LED photocell
Practical Activity for 16-19
- Activity time 15 mins
Show that only certain colours of light produce a voltage when shone onto an LED. An example of light behaving as a particle.
Equipment
- Green LED (clear type, without a coating)
- Torch (or other white light source)
- Red and green laser pointers
- Digital voltmeter, internal resistance 10 MΩ or greater
- 2 connecting leads and crocodile clips
- Black card
- Diffraction grating (optional)
Preparation & safety
Any sunlight or room light falling on the LED will produce a reading. Carry out the demonstration in a darkened room and/or shield the LED using a black cardboard tube.
The voltmeter should have a resistance of 10 MΩ or greater. Otherwise the small current produced when light is shone onto it will leak away too rapidly to give a reading.
Use only class 2 lasers from reputable suppliers. Fix them firmly in a clamp and direct them away from students towards a screen.
Procedure
- Use a pencil to make a hole in a small piece of card, push the LED through and mount it in a clamp stand.
- Connect a voltmeter across the LED. Use a black cardboard tube to block any ambient light so that voltmeter reads zero.
- Mount the torch in a clamp stand and aim it directly onto the domed end of the LED. The voltmeter should show a small reading.
- Repeat with the red laser pointer.
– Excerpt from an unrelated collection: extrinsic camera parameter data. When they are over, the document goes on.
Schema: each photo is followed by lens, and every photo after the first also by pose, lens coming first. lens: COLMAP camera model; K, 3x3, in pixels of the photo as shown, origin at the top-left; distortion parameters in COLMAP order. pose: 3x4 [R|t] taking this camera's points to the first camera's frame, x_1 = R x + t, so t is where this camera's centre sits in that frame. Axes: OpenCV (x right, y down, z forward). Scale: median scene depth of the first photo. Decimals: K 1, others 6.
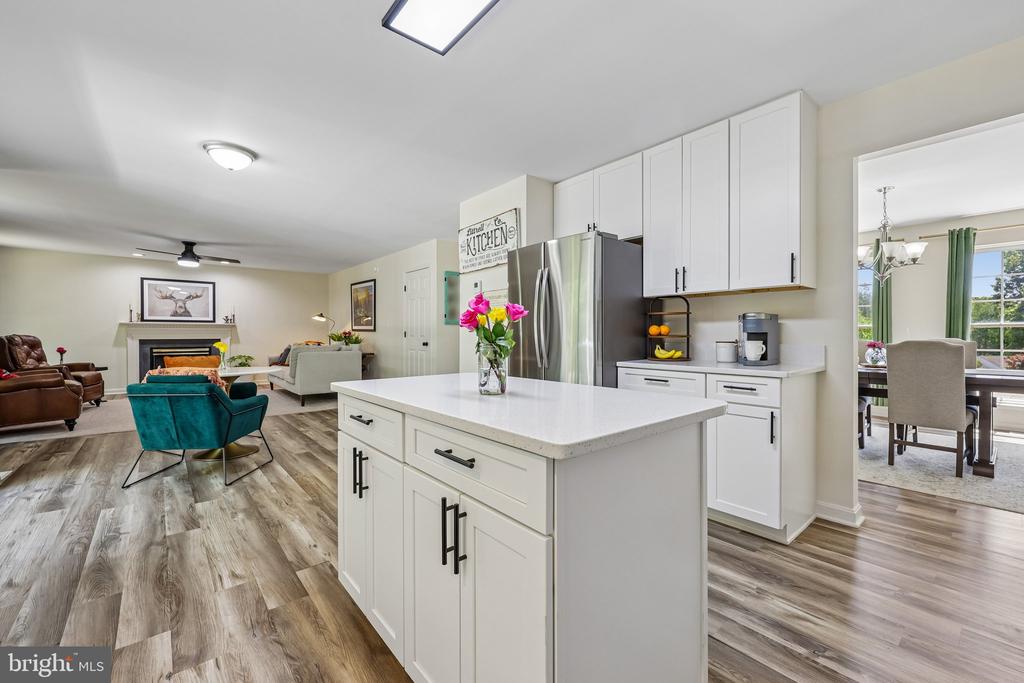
lens RADIAL K [[422.9, 0, 514.7], [0, 422.9, 337.7], [0, 0, 1]] dist [-0.001634, 0.000788]
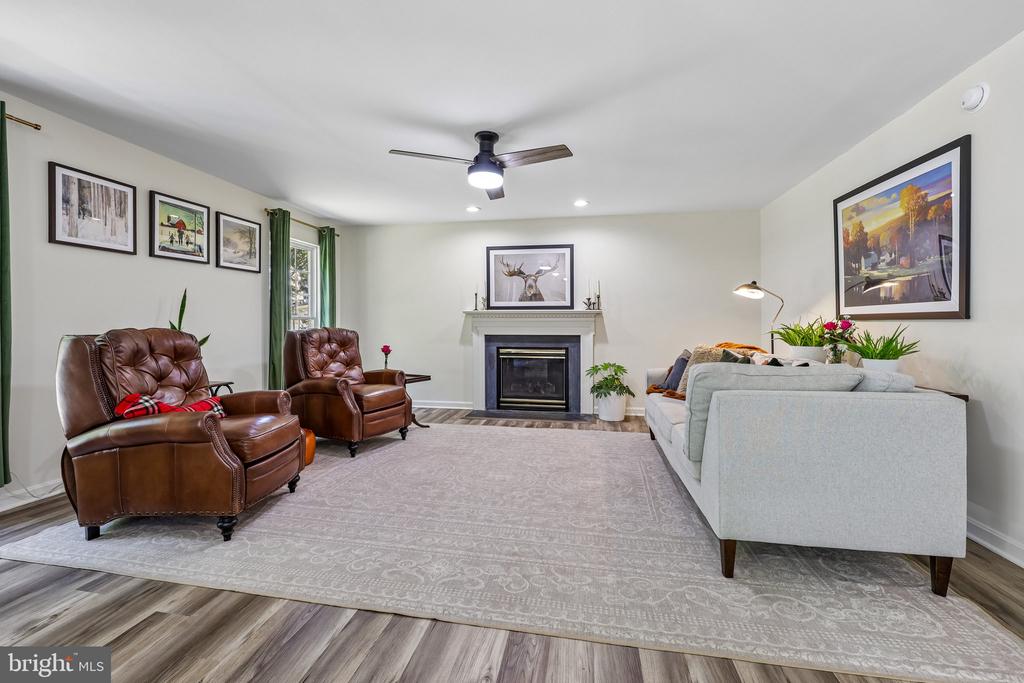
lens RADIAL K [[422.9, 0, 518.4], [0, 422.9, 329.4], [0, 0, 1]] dist [-0.001634, 0.000788]
pose [[0.647755, 0.003157, -0.761842, -0.382769], [-0.008940, 0.999954, -0.003457, -0.003946], [0.761796, 0.009050, 0.647754, 0.718206]]
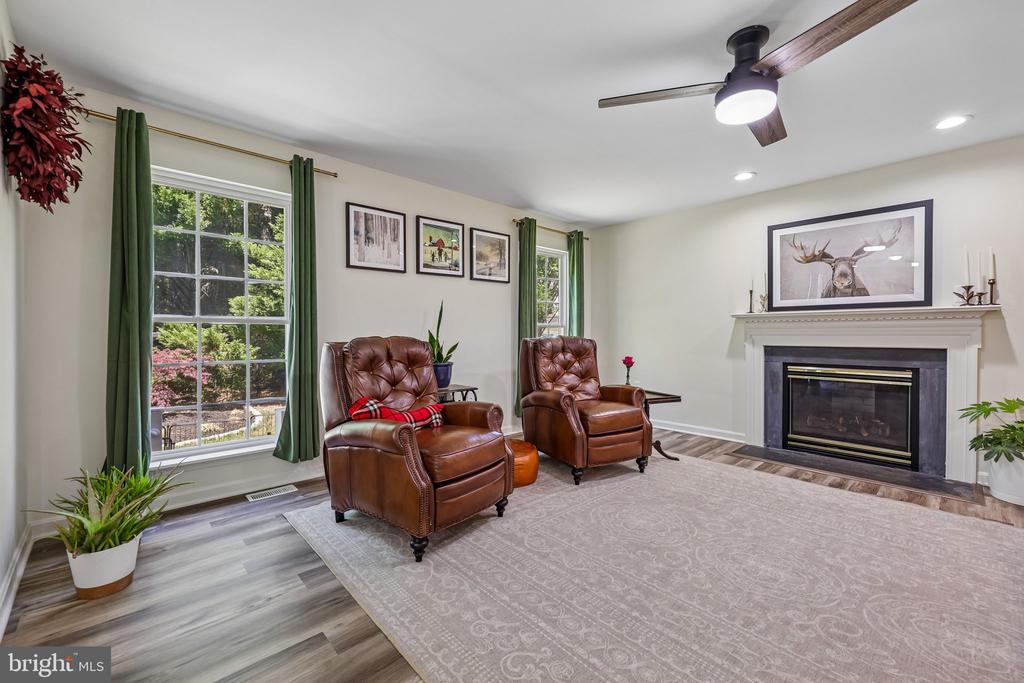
lens RADIAL K [[422.9, 0, 515.6], [0, 422.9, 340.6], [0, 0, 1]] dist [-0.001634, 0.000788]
pose [[0.057527, 0.011114, -0.998282, -0.471037], [-0.012371, 0.999869, 0.010418, -0.005094], [0.998267, 0.011750, 0.057657, 0.815315]]
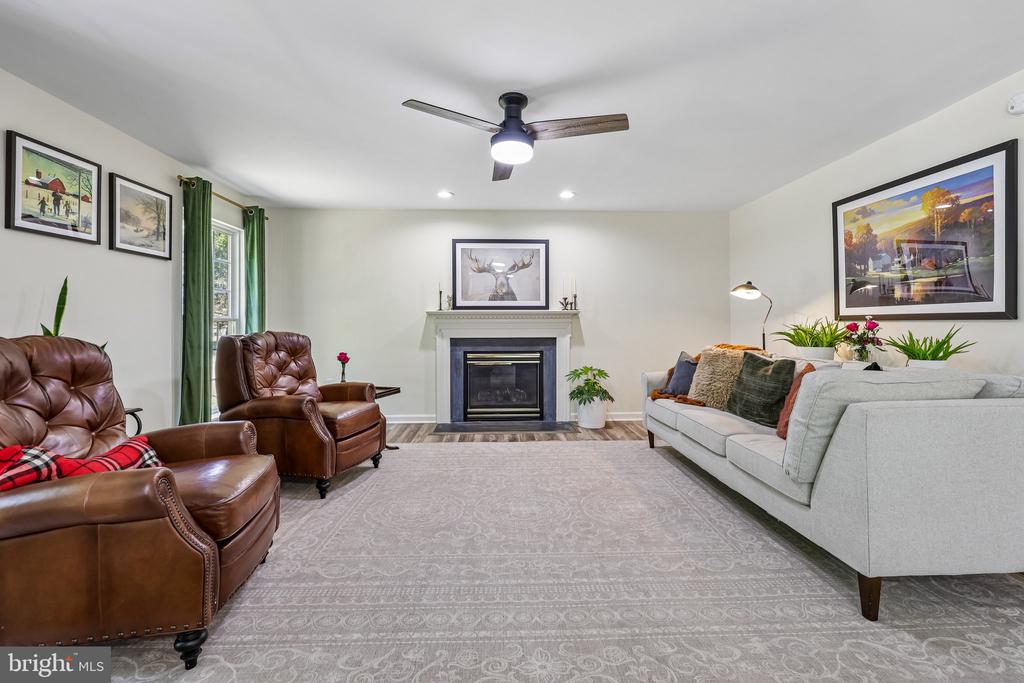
lens RADIAL K [[422.9, 0, 514.9], [0, 422.9, 326.6], [0, 0, 1]] dist [-0.001634, 0.000788]
pose [[0.793292, -0.007264, -0.608798, -0.528285], [-0.001112, 0.999910, -0.013381, -0.005819], [0.608840, 0.011292, 0.793212, 0.688223]]
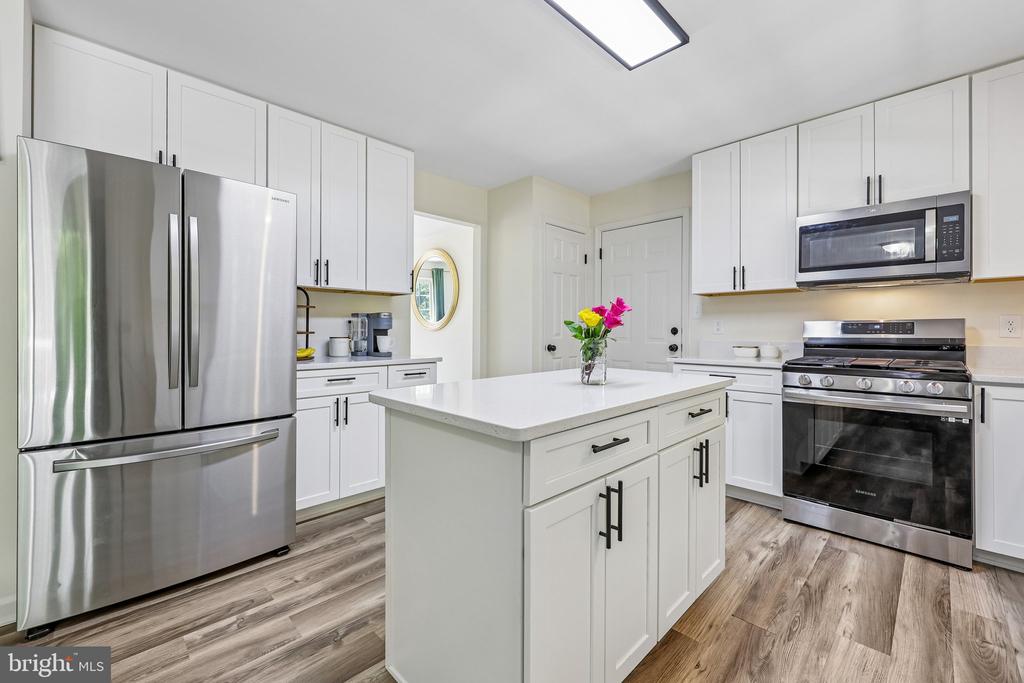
lens RADIAL K [[422.9, 0, 514.7], [0, 422.9, 334.2], [0, 0, 1]] dist [-0.001634, 0.000788]
pose [[-0.080621, -0.008473, 0.996709, -0.266026], [0.003705, 0.999954, 0.008800, -0.002729], [-0.996738, 0.004402, -0.080586, 0.296096]]
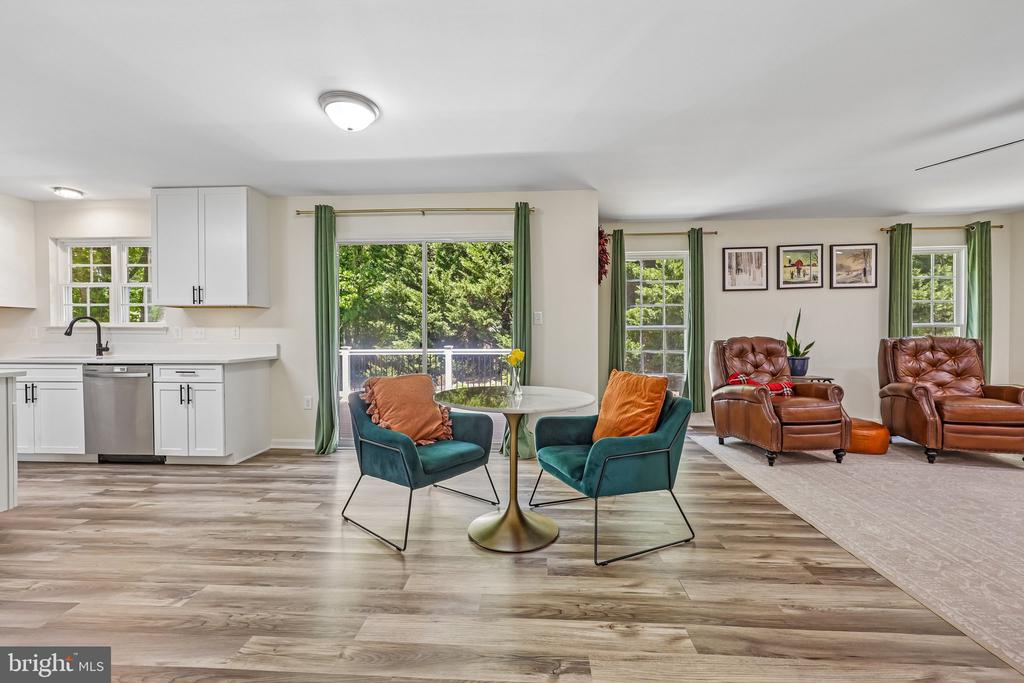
lens RADIAL K [[422.9, 0, 509.7], [0, 422.9, 341.8], [0, 0, 1]] dist [-0.001634, 0.000788]
pose [[-0.690979, 0.011005, -0.722791, -0.151446], [-0.004111, 0.999808, 0.019153, -0.006542], [0.722864, 0.016205, -0.690801, 0.896613]]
The voltmeter should read zero.
- Repeat with the green laser pointer. The voltmeter should once again provide a non-zero reading.
Discussion prompts
- Why do you think we get a reading with white and green light, but not red?
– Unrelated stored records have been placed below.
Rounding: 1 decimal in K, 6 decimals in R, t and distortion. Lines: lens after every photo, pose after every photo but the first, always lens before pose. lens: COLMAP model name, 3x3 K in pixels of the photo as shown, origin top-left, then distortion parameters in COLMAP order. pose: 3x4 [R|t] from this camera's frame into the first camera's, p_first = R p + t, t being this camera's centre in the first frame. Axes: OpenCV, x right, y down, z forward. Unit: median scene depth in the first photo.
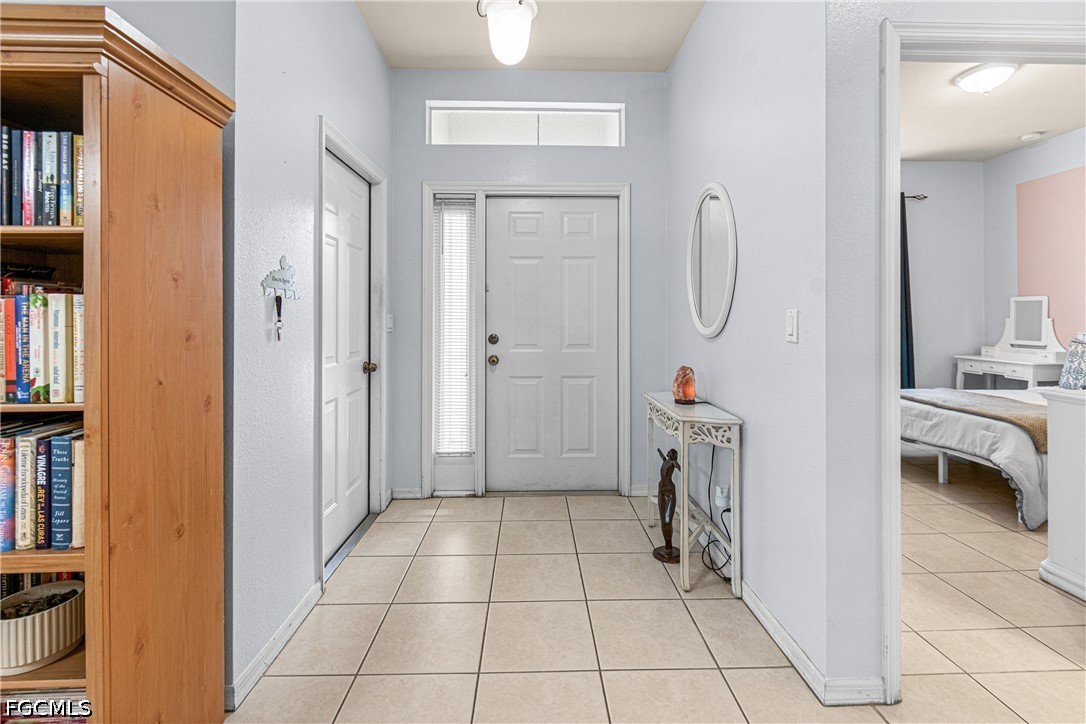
lens RADIAL K [[491.4, 0, 540.6], [0, 491.4, 314.8], [0, 0, 1]] dist [-0.000137, -0.000091]
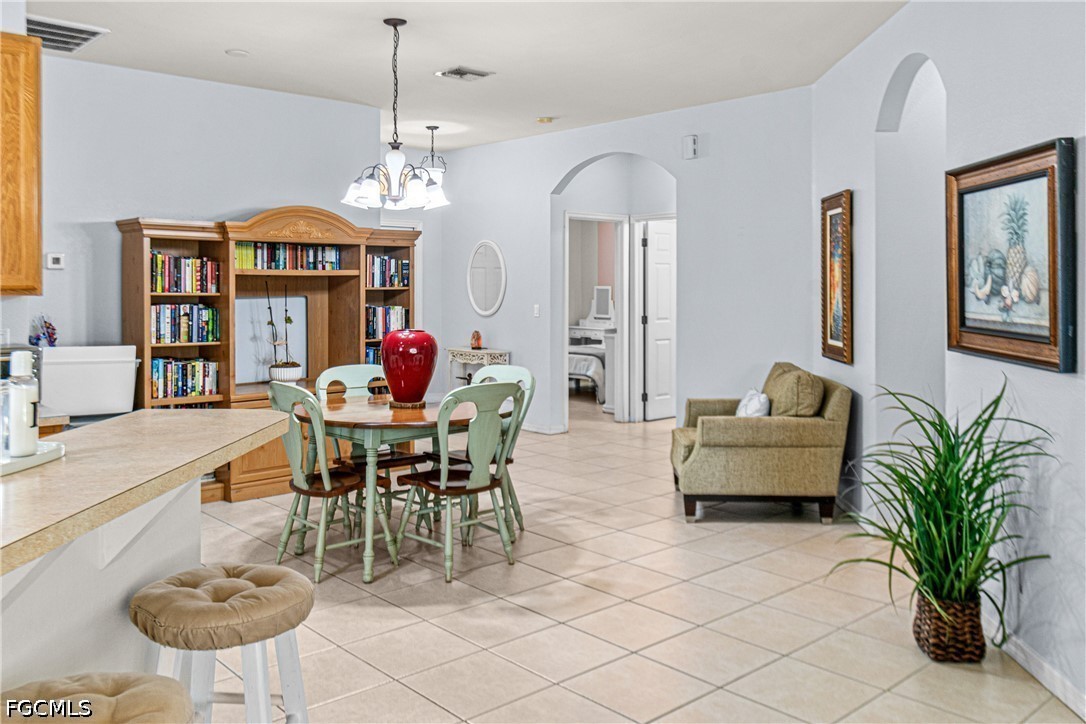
lens RADIAL K [[896.7, 0, 553.5], [0, 896.7, 291.3], [0, 0, 1]] dist [0.007030, -0.000148]
pose [[0.753150, -0.003483, 0.657839, -1.149183], [-0.004286, 0.999939, 0.010202, -0.057845], [-0.657834, -0.010503, 0.753089, -1.200466]]
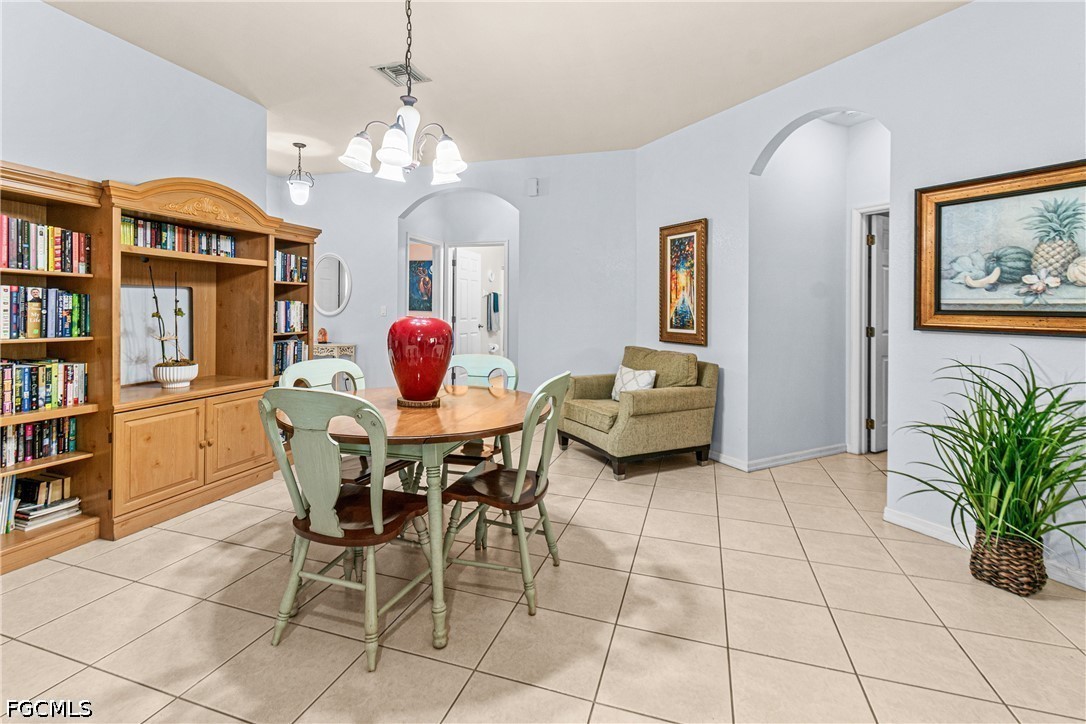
lens RADIAL K [[499.7, 0, 543.2], [0, 499.7, 314.1], [0, 0, 1]] dist [0.002456, 0.000047]
pose [[0.330056, -0.002732, 0.943958, -1.009938], [-0.019719, 0.999758, 0.009788, -0.004855], [-0.943756, -0.021844, 0.329922, -0.498352]]
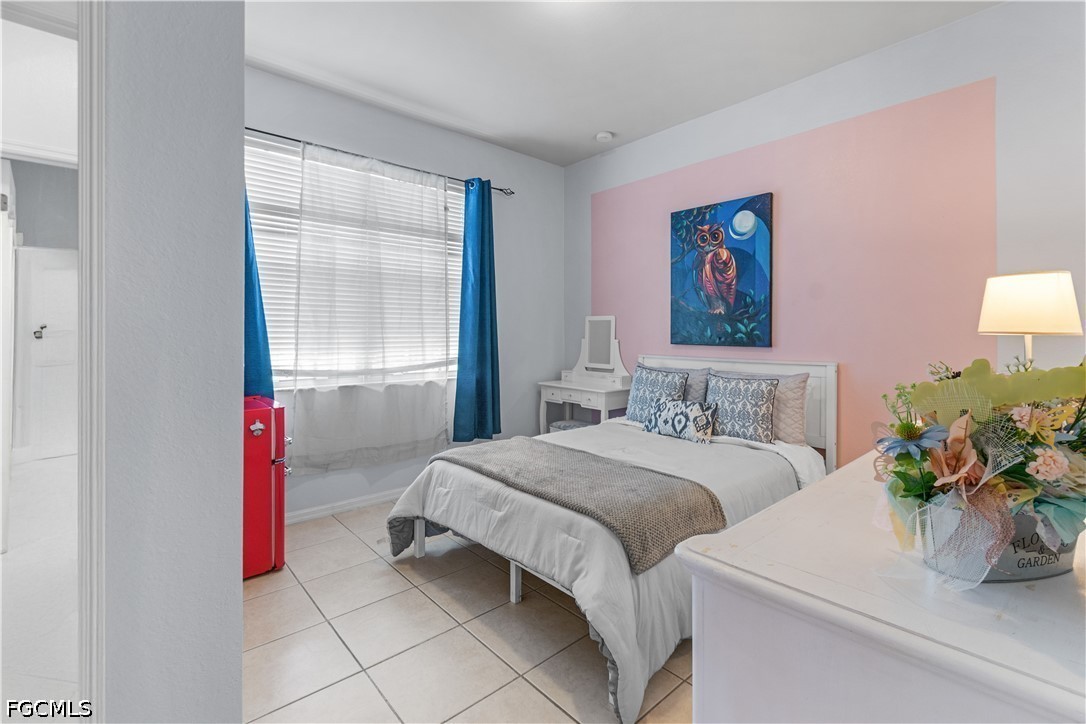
lens RADIAL K [[482.2, 0, 546.2], [0, 482.2, 339.9], [0, 0, 1]] dist [0.000102, -0.000368]
pose [[0.764874, -0.003702, 0.644170, 0.395911], [-0.006795, 0.999881, 0.013814, -0.004471], [-0.644145, -0.014943, 0.764758, 0.443305]]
- Is light behaving as a wave or a particle?
Teaching notes
Students may suggest the red light does not produce a reading because the red laser isn’t bright enough. Emphasise that both lasers produce a much more intense beam than the torch. The results can’t be explained in terms of of wave amplitude. It is the frequency of the light that is important.
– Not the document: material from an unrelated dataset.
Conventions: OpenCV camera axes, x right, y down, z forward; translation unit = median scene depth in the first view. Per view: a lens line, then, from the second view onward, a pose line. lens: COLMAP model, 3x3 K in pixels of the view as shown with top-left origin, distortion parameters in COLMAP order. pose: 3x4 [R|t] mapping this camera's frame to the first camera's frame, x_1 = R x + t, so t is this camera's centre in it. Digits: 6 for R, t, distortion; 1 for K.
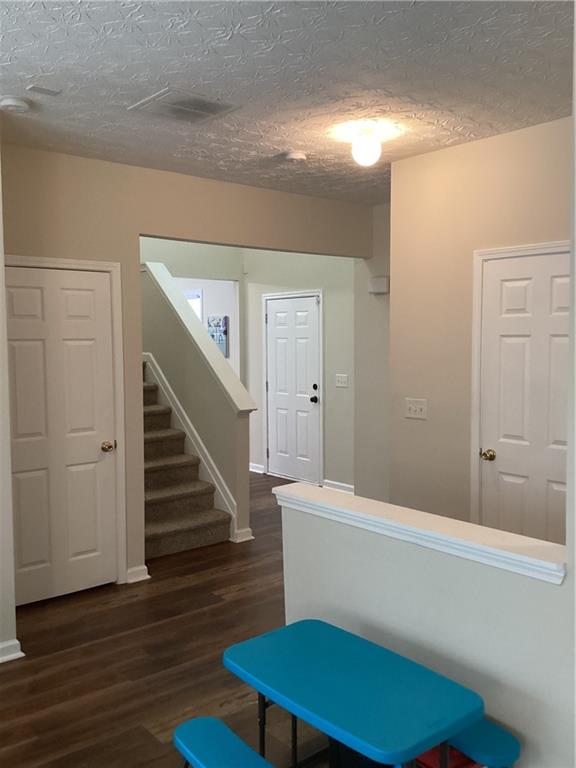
lens RADIAL K [[692.5, 0, 296.3], [0, 692.5, 385.9], [0, 0, 1]] dist [0.100799, -0.171531]
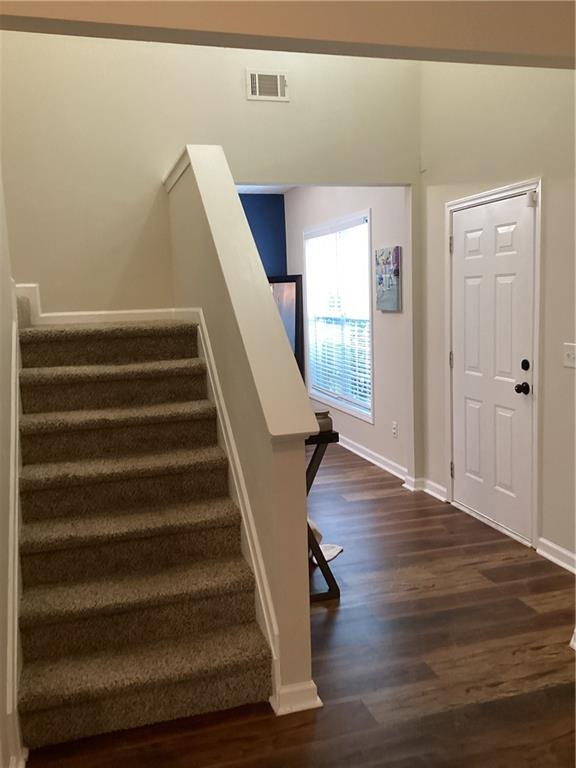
lens RADIAL K [[692.5, 0, 296.3], [0, 692.5, 385.9], [0, 0, 1]] dist [0.100799, -0.171531]
pose [[0.919201, 0.025535, -0.392960, 0.075250], [0.001158, 0.997716, 0.067542, -0.018731], [0.393787, -0.062539, 0.917072, 0.421017]]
Discuss how a particle model of light can be used to explain the results. When a 'particle', (photon) strikes the LED it is absorbed. Each photon has an energy directly proportional to its frequency so only those with a high enough energy will release an electron. Red photons are ineffective because they have the lowest frequency and so least energy. Green photons are more energetic. White light is made up of all visible frequencies and so will contain some photons with high enough energy.
You could shine the torch through a diffraction grating onto a wall to discuss how the energy of photons varies across the spectrum.
Learning outcome
Students describe an experiment that shows light behaving as a particle.
This experiment was safety-checked in March 2020.